EDAS supports Spring Cloud Dalston or later. You do not need to perform extra operations.

Service registry and traffic loss

Open source Spring Cloud depends on registries that may cause traffic loss:

  • If you use ZooKeeper registries, no traffic loss occurs.

  • If you use Eureka registries, traffic loss lasts for three seconds.

  • If you use Nacos registries, traffic loss lasts for up to 10 seconds due to the cache on clients.

EDAS does not depend on registries. No traffic loss occurs.

Scenario

  • If you want to gracefully shut down an application that is deployed in an Elastic Compute Service (ECS) cluster, you must view the change details of the application.

  • If you want to gracefully shut down an application that is deployed in a Kubernetes cluster, you must call prestop.
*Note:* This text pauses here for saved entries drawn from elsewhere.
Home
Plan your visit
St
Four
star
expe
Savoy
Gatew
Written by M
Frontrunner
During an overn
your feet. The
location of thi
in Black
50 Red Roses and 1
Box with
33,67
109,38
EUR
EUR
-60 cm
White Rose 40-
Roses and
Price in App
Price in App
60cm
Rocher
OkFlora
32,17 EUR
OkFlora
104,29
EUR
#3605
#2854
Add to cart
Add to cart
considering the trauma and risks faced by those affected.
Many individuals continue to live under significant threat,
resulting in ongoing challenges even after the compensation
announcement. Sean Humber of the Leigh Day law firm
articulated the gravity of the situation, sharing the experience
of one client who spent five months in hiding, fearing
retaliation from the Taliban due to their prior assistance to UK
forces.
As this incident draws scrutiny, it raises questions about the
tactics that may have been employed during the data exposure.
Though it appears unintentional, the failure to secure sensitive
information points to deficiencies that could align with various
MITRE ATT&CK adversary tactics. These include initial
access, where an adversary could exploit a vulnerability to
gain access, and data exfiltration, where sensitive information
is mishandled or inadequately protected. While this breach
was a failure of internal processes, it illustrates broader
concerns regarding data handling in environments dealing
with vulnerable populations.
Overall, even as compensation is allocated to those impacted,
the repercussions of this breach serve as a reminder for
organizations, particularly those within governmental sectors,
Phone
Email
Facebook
However, you can configure only one action for prestop.

You can gracefully shut down applications that are deployed in ECS clusters and Kubernetes clusters in the EDAS console. The operations on and the configurations of the applications are not affected.

Client cache

You must configure an appropriate time range for Ribbon to refresh the cache on clients. If the time range is too long, traffic loss occurs when you gracefully shut down an application. If the time range is too short, service performance is compromised.

When you gracefully shut down applications, EDAS provides an enhanced mechanism for Ribbon to refresh the cache on clients. EDAS automatically refreshes the cache based on a reactive response method. This eliminates the need to refresh cache.
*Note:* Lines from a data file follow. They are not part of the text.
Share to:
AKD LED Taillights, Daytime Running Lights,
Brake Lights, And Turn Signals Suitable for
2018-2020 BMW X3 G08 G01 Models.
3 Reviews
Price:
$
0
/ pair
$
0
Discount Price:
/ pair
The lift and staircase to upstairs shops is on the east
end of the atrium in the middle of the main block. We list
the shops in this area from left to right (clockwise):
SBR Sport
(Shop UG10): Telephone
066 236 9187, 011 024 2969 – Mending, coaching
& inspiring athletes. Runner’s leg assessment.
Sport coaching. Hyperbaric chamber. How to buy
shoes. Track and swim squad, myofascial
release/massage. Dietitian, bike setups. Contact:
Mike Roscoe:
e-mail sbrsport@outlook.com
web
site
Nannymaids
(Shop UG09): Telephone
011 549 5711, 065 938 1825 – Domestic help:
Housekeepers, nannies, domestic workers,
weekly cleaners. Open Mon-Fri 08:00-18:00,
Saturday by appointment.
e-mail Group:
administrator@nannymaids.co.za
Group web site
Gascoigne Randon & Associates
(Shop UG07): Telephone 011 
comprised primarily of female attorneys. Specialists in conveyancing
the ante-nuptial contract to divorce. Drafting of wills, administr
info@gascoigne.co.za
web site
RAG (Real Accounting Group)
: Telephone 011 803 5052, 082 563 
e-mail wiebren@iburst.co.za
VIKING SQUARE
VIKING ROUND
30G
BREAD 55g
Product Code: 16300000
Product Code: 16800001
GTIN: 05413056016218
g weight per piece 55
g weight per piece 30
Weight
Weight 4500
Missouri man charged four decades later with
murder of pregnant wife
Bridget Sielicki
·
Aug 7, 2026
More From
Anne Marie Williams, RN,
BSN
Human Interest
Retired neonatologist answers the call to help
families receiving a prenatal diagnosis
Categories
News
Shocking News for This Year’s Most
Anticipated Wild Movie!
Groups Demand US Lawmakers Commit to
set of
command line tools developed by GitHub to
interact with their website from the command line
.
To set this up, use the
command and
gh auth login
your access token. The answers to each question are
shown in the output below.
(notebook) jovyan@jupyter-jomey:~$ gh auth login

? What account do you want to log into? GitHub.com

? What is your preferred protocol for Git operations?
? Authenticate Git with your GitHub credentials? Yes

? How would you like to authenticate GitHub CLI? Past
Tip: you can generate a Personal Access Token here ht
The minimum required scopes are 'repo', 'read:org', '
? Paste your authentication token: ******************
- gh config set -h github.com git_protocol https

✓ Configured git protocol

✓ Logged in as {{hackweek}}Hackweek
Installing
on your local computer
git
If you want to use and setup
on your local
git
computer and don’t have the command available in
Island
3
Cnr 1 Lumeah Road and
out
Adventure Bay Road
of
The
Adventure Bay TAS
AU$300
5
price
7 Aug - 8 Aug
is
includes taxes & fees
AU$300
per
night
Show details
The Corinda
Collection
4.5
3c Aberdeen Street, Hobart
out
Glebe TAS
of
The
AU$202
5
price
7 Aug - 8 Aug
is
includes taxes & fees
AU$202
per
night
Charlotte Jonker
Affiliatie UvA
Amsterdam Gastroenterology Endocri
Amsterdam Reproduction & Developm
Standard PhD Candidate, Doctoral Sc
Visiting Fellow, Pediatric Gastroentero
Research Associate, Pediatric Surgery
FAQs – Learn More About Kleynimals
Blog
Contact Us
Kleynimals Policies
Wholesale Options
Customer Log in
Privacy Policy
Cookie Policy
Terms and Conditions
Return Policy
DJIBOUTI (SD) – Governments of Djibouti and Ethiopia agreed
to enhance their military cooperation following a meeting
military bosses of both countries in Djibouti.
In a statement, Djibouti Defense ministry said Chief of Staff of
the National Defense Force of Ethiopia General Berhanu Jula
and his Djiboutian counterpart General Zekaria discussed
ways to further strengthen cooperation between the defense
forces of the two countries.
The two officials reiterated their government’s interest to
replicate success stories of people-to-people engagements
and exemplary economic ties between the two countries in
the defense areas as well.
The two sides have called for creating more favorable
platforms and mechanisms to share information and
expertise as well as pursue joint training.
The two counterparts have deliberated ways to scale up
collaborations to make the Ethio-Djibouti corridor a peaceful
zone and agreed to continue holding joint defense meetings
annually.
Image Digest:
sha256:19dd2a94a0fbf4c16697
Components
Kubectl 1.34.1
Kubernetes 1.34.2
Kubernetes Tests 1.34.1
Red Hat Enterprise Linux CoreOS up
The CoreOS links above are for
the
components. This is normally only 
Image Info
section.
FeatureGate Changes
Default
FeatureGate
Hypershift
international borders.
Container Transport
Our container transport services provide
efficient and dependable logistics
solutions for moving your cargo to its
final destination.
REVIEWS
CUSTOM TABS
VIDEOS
Check whether graceful shutdown is in effect

You can check whether graceful shutdown is in effect for your applications based on your business requirements. EDAS provides the following application demos: Provider and Consumer. You can use the application demos in a Container Service for Kubernetes (ACK) cluster to check whether graceful shutdown is in effect.

Procedure

  1. Download the Provider and Consumer application demos.

  2. Deploy Provider and Consumer in an ACK cluster.
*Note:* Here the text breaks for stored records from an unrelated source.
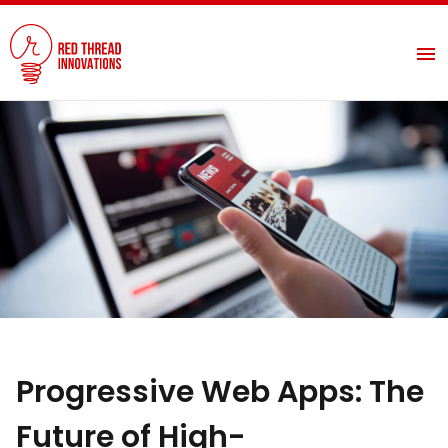
Progressive Web Apps: The
Future of High-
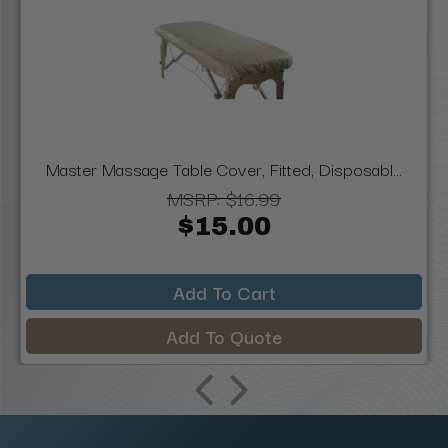
Master Massage Table Cover, Fitted, Disposabl...
MSRP:
$16.99
$15.00
Add To Cart
Add To Quote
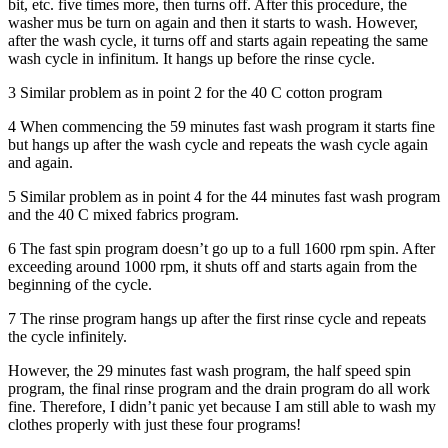
bit, etc. five times more, then turns off. After this procedure, the
washer mus be turn on again and then it starts to wash. However,
after the wash cycle, it turns off and starts again repeating the same
wash cycle in infinitum. It hangs up before the rinse cycle.
3 Similar problem as in point 2 for the 40 C cotton program
4 When commencing the 59 minutes fast wash program it starts fine
but hangs up after the wash cycle and repeats the wash cycle again
and again.
5 Similar problem as in point 4 for the 44 minutes fast wash program
and the 40 C mixed fabrics program.
6 The fast spin program doesn’t go up to a full 1600 rpm spin. After
exceeding around 1000 rpm, it shuts off and starts again from the
beginning of the cycle.
7 The rinse program hangs up after the first rinse cycle and repeats
the cycle infinitely.
However, the 29 minutes fast wash program, the half speed spin
program, the final rinse program and the drain program do all work
fine. Therefore, I didn’t panic yet because I am still able to wash my
clothes properly with just these four programs!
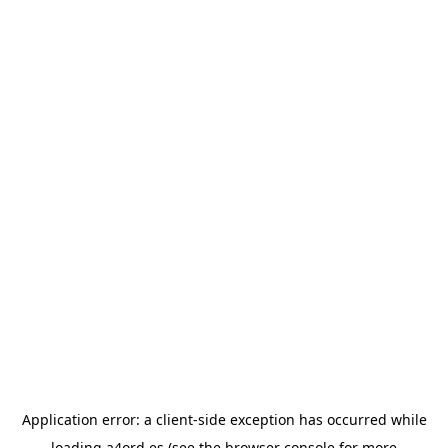
Application error: a
client
-side exception has occurred while
loading
a4ord.es
(see the
browser console
for more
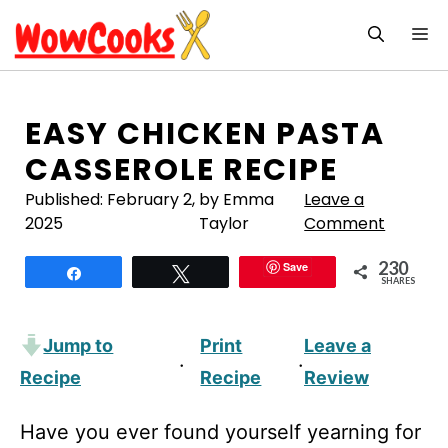
Skip
M
to
content
EASY CHICKEN PASTA
CASSEROLE RECIPE
Published:
February 2,
by Emma
Leave a
2025
Taylor
Comment
230
Save
Share
Tweet
SHARES
Jump to
Print
Leave a
·
·
Recipe
Recipe
Review
Have you ever found yourself yearning for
    Provider has two instances deployed, and Consumer has one instance deployed. For more information about how to deploy the application demos, see Overview.

  3. View the status of calls that are initiated from Consumer to Provider.

    1. Log on to the pod in which Consumer is deployed and run the following commands to continuously access the services of Provider:

      #!/usr/bin/env bash
      while true
      do
          echo `curl -s -XGET http://localhost:18091/user/rest`
      done
    2. View the responses of the calls.

      Image - Successful call responses

      The preceding responses show that Consumer randomly accesses two instances of Provider. The IP addresses of the instances are 172.20.0.221 and 172.20.0.223.

      Important

      Do not close the response window.

  4. Scale in one instance from Provider and restart the instance. For more information, see Application lifecycle management of Kubernetes clusters.

  5. View the responses of the calls again to check whether graceful shutdown is in effect.

    Image - Call responses - Graceful shutdown

    View the call status of Consumer to check whether graceful shutdown is in effect. View the logs of Consumer. If the logs show that no exceptions occur, the instance unavailability is imperceptible to Consumer.

    The preceding responses show that Consumer accesses only the remaining instance of Provider. The IP address of the instance is 172.20.0.221. In the access process, no call exceptions occur, and Consumer is not affected.